In total, 327 studies were identified with 10 reporting on survival outcomes after a pancreatic resection in patients with high or low CRP, NLR or both. All but one paper showed a trend of lower inflammatory markers in patients with longer survival. Three studies from six showed low CRP to be independently associated with increased survival and two studies of eight showed the same for NLR. All studies were retrospective cohort studies of low to moderate quality.
Inflammatory markers might prove useful guides to the management of resectable pancreatic cancer but, given the poor quality of evidence, further longitudinal studies are required before incorporating pre-operative inflammatory markers into clinical decision making.

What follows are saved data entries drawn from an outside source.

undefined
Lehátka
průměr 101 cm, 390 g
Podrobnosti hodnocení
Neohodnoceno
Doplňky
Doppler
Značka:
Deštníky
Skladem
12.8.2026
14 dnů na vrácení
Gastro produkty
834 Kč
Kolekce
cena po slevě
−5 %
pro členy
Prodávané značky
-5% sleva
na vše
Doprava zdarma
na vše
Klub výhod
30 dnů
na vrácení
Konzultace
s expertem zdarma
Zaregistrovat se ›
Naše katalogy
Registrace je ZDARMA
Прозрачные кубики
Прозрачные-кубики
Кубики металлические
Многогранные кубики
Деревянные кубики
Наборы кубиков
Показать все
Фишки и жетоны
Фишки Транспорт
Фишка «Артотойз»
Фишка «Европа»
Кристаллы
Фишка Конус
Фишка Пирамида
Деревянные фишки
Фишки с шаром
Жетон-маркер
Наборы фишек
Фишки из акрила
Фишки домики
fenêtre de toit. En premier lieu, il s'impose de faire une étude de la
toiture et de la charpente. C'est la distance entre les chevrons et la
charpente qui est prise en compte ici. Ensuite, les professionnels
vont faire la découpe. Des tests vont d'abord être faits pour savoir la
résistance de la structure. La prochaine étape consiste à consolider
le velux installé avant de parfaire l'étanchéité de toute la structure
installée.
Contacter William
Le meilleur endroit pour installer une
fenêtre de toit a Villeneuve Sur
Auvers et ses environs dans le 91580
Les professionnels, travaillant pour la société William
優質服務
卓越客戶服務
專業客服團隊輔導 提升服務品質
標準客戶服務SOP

更好的术前风险分层可能会改善胰腺癌患者胰腺切除术的选择。C反应蛋白(CRP)和中性粒细胞与淋巴细胞比值(NLR)在某些癌症中已显示出预后价值。CRP和NLR在预测胰腺癌根治性切除术后结局中的作用尚未明确。
对MEDLINE、EMBASE和CINAHL进行电子检索,以确定评估术前CRP或NLR高或低的胰腺癌切除术后患者生存率的研究。使用PRISMA方案进行系统评价。
共识别出327项研究,其中10项报告了CRP、NLR或两者高或低的患者胰腺切除术后的生存结局。除一篇论文外,所有论文均显示生存时间较长的患者炎症标志物水平较低。六项研究中的三项表明低CRP与生存率增加独立相关,八项研究中的两项表明NLR情况相同。所有研究均为低至中等质量的回顾性队列研究。
炎症标志物可能是可切除胰腺癌管理的有用指导,但鉴于证据质量较差,在将术前炎症标志物纳入临床决策之前,需要进一步进行纵向研究。